Fortunately, I’ve been able to reconnect with them and they still laugh with me. That being said, they have also expressed pride in what I have become. Recently I was in a room with one of my FTOs and some of the young people I had trained.
All had gathered to celebrate my promotion. It was the past and the future, all at the same time. Those men trained me, and I passed along many of the things they taught me to the future of the agency. You made your mark gentlemen, and will continue to do so for many years to come.
Though I wanted to talk about the joys and distress of being an FTO, I would be remiss if I failed to mention the other “trainers” I had along the way.
We had one who only went by “Old Man” and his last name. He wore cowboy boots and carried a revolver with speed loaders, refusing to change with the times.
He was grumpy and wonderful all at once. He launched into a foot pursuit once and I recall being so shocked I ran after him, concerned his heart might give out.
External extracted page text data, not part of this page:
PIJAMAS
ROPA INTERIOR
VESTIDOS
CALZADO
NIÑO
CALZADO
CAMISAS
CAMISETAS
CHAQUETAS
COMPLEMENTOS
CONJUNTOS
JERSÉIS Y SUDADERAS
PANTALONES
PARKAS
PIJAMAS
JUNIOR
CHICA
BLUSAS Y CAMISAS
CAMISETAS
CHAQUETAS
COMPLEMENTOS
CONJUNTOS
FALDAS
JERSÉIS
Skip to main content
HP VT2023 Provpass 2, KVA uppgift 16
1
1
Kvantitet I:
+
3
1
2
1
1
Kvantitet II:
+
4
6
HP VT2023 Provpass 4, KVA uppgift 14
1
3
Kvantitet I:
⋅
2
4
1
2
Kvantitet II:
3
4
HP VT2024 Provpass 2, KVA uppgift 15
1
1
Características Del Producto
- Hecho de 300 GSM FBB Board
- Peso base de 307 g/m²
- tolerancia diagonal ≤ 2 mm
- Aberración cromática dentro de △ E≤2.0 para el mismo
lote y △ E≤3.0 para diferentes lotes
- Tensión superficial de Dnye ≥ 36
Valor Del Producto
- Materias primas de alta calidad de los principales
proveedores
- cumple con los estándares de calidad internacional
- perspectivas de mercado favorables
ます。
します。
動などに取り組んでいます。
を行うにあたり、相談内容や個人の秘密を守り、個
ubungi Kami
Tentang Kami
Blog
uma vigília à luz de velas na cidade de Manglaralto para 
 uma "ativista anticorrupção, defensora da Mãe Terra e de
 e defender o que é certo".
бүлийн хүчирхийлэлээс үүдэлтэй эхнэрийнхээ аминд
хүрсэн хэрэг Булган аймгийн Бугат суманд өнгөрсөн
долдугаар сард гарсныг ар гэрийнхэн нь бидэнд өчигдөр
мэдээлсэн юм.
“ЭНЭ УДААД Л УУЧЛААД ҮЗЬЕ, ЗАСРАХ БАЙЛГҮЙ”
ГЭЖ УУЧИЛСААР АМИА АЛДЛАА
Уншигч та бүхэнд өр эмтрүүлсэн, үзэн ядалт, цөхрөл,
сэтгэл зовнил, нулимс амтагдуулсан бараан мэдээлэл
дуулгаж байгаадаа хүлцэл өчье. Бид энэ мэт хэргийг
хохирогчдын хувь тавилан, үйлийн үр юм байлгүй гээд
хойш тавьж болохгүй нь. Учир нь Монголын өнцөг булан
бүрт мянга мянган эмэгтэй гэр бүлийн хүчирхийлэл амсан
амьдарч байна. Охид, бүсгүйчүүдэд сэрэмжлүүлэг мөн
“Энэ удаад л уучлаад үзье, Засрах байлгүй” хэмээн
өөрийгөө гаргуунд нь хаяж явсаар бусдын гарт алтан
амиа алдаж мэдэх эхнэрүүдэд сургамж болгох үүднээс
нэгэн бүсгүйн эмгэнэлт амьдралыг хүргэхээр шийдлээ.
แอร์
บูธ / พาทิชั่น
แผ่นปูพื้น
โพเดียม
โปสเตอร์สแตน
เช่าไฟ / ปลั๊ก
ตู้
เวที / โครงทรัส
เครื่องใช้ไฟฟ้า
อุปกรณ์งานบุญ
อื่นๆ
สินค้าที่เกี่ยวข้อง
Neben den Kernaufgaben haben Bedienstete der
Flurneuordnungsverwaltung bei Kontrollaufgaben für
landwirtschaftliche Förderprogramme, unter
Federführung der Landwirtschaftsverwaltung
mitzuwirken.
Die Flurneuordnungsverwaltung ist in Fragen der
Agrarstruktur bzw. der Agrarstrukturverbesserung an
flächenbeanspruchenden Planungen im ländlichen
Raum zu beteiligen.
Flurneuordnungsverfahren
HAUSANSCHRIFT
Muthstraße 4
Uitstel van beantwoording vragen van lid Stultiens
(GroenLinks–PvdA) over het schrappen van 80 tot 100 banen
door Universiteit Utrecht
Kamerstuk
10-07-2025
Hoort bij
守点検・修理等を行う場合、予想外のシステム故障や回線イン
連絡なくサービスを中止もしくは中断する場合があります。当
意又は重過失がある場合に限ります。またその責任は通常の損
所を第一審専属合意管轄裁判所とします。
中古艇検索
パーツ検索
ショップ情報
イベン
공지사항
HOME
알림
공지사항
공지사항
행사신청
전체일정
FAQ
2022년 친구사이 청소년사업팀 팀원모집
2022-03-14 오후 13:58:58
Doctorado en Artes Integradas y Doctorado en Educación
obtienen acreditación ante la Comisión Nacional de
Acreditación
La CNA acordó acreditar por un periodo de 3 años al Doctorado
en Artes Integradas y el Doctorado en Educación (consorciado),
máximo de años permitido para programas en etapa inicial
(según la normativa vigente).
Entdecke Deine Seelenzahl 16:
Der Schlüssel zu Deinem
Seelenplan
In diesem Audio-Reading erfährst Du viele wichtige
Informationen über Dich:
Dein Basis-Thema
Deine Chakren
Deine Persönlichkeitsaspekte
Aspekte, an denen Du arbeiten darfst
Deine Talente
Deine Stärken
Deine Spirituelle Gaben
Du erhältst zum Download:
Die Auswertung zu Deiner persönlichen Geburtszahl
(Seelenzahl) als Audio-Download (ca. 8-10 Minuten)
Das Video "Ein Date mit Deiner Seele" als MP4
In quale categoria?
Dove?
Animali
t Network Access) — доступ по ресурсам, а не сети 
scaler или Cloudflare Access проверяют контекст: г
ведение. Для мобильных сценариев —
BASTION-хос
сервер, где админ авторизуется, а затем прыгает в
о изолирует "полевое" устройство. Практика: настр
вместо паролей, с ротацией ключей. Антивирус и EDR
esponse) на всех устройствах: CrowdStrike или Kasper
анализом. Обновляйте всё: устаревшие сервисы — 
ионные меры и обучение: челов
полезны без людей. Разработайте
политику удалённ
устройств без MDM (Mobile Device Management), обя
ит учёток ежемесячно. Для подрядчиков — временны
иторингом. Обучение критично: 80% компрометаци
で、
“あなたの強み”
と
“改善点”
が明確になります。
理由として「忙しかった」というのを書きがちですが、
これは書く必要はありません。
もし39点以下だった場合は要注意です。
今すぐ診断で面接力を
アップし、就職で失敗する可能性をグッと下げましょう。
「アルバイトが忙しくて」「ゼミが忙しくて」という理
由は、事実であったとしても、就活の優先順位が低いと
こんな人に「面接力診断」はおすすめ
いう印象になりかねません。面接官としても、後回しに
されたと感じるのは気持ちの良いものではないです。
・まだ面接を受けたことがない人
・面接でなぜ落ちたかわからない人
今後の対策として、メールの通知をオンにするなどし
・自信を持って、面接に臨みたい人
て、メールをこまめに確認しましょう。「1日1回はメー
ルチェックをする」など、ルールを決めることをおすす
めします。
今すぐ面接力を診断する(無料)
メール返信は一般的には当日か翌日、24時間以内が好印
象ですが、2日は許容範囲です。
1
As I caught him he yelled (with words not suitable for print), “Why are you running? Get the (blanket blanking)…. car!”
Oh, how I adored that man.
There were others who quietly sat back, took calls, and racked up well over the requisite 20 years on the job. Another who I am proud to call my friend, also since retired, always came on the radio in the middle of chaos with that cool, calm, Marlboro Man way about him.
He was responding with his dog, and you knew someone might get bit. They were the wonderful definition of “Old School” and tragically they are quickly disappearing.
While every generation can become disenchanted with the next, we have a tremendous responsibility to give back to our profession. Whether you are a Field Training Officer or salty old senior officer, you need to volunteer (sorry, but there isn’t a lot of money in this job) to help new ones.
We have worked hard to further policing and if the new kids mess it up, we are partially to blame.